Electrochemical investigation of ionic liquid-derived porous carbon materials for supercapacitors: pseudocapacitance versus electrical double layer

Abstract

This work shows the potential application of carbon materials prepared by three different ionic liquid-based methods, using 1-butyl-3-methylimidazolium methanesulfonate [bmim][MeSO3], for electrochemical supercapacitors. The effects of [bmim][MeSO3] on morphology, texture and surface chemistry of prepared materials has been explored by SEM/TEM, N2/CO2 adsorption measurements and XPS. The results indicate the possibility of synthesis of carbon materials with tunable physicochemical properties using ionic liquid based methods. The charge storage behavior of all materials was studied in three different pH aqueous electrolytes.

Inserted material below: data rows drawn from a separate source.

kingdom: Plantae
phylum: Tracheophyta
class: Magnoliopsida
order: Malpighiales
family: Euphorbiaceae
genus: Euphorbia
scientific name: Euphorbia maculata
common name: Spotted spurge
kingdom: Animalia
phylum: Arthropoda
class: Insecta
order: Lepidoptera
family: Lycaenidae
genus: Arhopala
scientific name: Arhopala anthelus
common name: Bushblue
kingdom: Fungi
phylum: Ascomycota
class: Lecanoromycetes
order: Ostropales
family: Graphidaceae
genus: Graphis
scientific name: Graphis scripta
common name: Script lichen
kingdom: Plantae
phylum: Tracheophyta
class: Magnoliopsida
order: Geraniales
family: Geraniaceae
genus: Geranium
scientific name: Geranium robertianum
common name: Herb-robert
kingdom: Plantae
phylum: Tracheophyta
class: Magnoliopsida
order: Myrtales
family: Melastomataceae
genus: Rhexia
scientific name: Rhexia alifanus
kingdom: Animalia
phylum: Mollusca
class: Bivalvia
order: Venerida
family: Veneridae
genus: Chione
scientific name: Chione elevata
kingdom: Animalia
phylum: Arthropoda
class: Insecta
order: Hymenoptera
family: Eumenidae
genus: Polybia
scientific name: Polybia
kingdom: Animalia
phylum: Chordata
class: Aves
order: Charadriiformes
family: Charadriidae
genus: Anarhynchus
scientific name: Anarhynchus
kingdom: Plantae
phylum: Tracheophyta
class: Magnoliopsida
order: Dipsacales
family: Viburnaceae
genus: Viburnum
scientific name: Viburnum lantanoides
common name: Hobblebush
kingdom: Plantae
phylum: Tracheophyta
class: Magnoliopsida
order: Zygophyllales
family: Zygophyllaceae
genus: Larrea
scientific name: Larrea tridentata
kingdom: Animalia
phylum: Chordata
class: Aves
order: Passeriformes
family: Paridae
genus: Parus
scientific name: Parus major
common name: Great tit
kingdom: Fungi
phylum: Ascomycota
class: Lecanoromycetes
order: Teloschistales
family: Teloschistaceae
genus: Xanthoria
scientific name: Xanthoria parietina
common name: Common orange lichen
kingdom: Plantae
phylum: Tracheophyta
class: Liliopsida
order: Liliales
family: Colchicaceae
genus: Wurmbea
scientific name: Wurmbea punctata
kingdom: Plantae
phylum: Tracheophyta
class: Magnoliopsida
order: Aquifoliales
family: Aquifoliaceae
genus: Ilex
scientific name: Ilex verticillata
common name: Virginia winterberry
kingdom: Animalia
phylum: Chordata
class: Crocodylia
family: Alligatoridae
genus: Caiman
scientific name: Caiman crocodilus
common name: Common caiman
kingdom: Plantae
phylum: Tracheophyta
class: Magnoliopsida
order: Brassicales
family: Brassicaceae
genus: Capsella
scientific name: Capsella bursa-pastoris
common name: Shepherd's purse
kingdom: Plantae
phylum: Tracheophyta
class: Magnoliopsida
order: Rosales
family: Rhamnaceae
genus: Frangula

The pseudocapacitive and double layer contributions were estimated and discussed from the aspect of the textural changes and the changes of the chemical composition of surface functional groups containing heteroatoms. C[dbnd]O type functional groups, with the contribution of COOH groups, were found to be responsible for a different amount of charge, which could be stored in alkaline and acidic electrolytic solution. The material prepared by direct carbonization of [bmim][MeSO3], showed the best electrochemical performance in alkaline electrolyte with a capacitance of 187 F g−1 at 5 mV s−1 (or 148 F g−1 at 1 A g−1), due to the contribution of both electric-double layer capacitance and pseudocapacitance which arises from oxygen, nitrogen and sulfur functional groups.